**WORK ORDER**.
Your answer is to be every line of the material that includes the string "Senior".

----------------------------------------

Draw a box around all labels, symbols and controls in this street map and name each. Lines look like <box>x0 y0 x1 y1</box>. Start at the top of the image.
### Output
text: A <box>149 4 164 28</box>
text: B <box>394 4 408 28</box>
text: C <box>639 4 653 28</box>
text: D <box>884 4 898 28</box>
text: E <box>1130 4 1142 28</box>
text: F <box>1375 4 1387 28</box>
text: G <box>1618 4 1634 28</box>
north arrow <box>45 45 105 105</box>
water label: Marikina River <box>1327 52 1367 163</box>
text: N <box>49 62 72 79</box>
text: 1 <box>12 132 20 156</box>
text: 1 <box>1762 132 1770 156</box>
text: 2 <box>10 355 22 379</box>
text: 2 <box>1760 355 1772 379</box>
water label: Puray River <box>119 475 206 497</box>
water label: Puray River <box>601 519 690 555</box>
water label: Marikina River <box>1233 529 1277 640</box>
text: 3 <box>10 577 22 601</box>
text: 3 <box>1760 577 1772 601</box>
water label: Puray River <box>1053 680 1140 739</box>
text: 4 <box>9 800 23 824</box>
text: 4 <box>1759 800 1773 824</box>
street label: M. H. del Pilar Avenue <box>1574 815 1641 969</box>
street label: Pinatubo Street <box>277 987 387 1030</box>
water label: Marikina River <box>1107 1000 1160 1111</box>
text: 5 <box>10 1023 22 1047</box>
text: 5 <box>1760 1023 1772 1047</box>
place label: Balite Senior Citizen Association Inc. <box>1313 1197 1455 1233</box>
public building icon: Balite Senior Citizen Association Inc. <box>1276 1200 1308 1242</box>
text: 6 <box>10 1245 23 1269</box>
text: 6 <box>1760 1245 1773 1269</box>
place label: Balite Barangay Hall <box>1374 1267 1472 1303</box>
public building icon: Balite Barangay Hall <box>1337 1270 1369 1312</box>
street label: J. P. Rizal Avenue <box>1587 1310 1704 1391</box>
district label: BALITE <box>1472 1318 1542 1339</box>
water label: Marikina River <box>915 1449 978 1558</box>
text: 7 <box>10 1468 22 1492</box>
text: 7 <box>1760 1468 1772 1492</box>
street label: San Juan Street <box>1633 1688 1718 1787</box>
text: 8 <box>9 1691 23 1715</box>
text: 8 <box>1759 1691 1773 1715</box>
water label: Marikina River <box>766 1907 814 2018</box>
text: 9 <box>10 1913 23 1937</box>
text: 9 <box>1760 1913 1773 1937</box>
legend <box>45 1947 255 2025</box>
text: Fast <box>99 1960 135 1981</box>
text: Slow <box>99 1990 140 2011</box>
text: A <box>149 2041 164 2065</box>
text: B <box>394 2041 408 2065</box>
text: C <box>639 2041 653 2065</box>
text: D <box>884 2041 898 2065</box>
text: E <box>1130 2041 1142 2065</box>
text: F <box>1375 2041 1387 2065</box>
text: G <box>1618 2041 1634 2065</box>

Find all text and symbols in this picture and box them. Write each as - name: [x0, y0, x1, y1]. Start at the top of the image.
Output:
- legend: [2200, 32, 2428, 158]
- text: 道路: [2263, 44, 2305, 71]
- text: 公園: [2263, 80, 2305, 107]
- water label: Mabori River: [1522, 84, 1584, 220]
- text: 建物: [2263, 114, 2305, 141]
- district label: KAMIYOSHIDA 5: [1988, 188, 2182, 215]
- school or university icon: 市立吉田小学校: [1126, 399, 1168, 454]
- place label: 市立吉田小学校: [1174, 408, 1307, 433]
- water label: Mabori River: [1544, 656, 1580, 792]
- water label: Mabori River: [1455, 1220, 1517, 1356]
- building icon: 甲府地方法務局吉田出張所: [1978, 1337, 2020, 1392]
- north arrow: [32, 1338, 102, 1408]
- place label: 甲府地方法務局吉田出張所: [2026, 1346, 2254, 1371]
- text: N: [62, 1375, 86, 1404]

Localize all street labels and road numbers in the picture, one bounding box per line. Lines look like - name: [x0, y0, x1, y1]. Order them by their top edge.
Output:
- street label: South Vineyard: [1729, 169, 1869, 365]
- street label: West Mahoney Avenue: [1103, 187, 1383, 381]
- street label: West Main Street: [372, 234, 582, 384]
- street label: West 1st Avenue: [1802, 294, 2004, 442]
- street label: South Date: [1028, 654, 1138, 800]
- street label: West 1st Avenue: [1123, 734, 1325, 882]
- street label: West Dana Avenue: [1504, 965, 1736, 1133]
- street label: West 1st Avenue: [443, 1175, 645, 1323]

----------------------------------------

**REPLY TO THE EXERCISE**.
place label: Balite Senior Citizen Association Inc. <box>1313 1197 1455 1233</box>
public building icon: Balite Senior Citizen Association Inc. <box>1276 1200 1308 1242</box>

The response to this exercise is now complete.